WHAT IS EXPECTED: The data below holds a line containing "left elbow: (188, 120)" and a line containing "right ear: (37, 69)"; please quote exactly those two lines and every line between them, and nothing else.

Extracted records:
::::::::::

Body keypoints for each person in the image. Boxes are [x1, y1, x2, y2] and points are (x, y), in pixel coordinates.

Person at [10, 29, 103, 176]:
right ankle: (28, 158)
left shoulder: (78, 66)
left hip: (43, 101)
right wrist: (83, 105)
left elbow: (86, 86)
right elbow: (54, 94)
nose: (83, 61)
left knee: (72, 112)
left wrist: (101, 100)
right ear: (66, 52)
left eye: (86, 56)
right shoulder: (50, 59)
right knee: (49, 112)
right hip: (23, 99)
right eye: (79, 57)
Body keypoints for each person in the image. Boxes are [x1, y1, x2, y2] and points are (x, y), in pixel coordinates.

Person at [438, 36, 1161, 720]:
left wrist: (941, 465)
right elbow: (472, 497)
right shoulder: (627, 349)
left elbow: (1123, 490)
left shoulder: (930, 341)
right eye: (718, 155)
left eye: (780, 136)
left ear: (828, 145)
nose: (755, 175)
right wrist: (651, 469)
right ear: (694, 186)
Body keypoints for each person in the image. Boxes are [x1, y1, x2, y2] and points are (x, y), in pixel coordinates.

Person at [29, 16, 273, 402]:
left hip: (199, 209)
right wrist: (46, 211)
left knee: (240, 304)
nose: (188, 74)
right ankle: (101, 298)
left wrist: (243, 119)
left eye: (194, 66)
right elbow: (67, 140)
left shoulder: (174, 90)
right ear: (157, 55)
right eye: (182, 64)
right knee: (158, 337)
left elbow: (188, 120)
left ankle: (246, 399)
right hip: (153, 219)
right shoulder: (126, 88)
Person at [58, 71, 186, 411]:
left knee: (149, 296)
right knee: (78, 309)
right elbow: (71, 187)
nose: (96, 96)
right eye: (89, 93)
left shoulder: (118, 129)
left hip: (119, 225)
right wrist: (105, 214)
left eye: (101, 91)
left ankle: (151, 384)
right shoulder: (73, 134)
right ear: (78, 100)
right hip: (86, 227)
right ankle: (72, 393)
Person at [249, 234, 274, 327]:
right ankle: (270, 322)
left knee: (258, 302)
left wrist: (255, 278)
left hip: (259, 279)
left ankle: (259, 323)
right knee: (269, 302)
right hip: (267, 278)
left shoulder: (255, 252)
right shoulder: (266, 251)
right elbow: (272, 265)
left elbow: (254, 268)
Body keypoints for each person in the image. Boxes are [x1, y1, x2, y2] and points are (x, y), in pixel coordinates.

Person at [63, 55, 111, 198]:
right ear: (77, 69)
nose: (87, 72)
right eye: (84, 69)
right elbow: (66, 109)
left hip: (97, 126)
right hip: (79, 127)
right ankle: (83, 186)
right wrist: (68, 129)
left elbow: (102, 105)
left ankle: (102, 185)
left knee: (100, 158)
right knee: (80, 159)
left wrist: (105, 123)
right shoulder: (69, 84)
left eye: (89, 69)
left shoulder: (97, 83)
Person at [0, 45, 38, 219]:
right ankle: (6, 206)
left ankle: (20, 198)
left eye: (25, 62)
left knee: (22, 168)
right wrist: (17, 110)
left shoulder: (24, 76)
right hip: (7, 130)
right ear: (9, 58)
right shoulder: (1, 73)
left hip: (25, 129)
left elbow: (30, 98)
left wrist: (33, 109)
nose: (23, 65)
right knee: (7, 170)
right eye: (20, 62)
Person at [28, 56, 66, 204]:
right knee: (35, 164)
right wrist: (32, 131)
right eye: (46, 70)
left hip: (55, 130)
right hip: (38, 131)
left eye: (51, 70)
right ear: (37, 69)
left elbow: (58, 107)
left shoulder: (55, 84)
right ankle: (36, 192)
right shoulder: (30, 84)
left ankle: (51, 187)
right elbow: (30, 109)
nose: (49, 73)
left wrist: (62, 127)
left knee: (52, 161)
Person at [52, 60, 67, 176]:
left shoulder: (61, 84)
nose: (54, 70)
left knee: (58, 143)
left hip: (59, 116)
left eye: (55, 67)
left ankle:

::::::::::

SOLUTION BELOW:
left elbow: (188, 120)
left ankle: (246, 399)
right hip: (153, 219)
right shoulder: (126, 88)
Person at [58, 71, 186, 411]:
left knee: (149, 296)
right knee: (78, 309)
right elbow: (71, 187)
nose: (96, 96)
right eye: (89, 93)
left shoulder: (118, 129)
left hip: (119, 225)
right wrist: (105, 214)
left eye: (101, 91)
left ankle: (151, 384)
right shoulder: (73, 134)
right ear: (78, 100)
right hip: (86, 227)
right ankle: (72, 393)
Person at [249, 234, 274, 327]:
right ankle: (270, 322)
left knee: (258, 302)
left wrist: (255, 278)
left hip: (259, 279)
left ankle: (259, 323)
right knee: (269, 302)
right hip: (267, 278)
left shoulder: (255, 252)
right shoulder: (266, 251)
right elbow: (272, 265)
left elbow: (254, 268)
Body keypoints for each person in the image. Boxes are [x1, y1, x2, y2] and points are (x, y), in pixel coordinates.

Person at [63, 55, 111, 198]:
right ear: (77, 69)
nose: (87, 72)
right eye: (84, 69)
right elbow: (66, 109)
left hip: (97, 126)
right hip: (79, 127)
right ankle: (83, 186)
right wrist: (68, 129)
left elbow: (102, 105)
left ankle: (102, 185)
left knee: (100, 158)
right knee: (80, 159)
left wrist: (105, 123)
right shoulder: (69, 84)
left eye: (89, 69)
left shoulder: (97, 83)
Person at [0, 45, 38, 219]:
right ankle: (6, 206)
left ankle: (20, 198)
left eye: (25, 62)
left knee: (22, 168)
right wrist: (17, 110)
left shoulder: (24, 76)
right hip: (7, 130)
right ear: (9, 58)
right shoulder: (1, 73)
left hip: (25, 129)
left elbow: (30, 98)
left wrist: (33, 109)
nose: (23, 65)
right knee: (7, 170)
right eye: (20, 62)
Person at [28, 56, 66, 204]:
right knee: (35, 164)
right wrist: (32, 131)
right eye: (46, 70)
left hip: (55, 130)
right hip: (38, 131)
left eye: (51, 70)
right ear: (37, 69)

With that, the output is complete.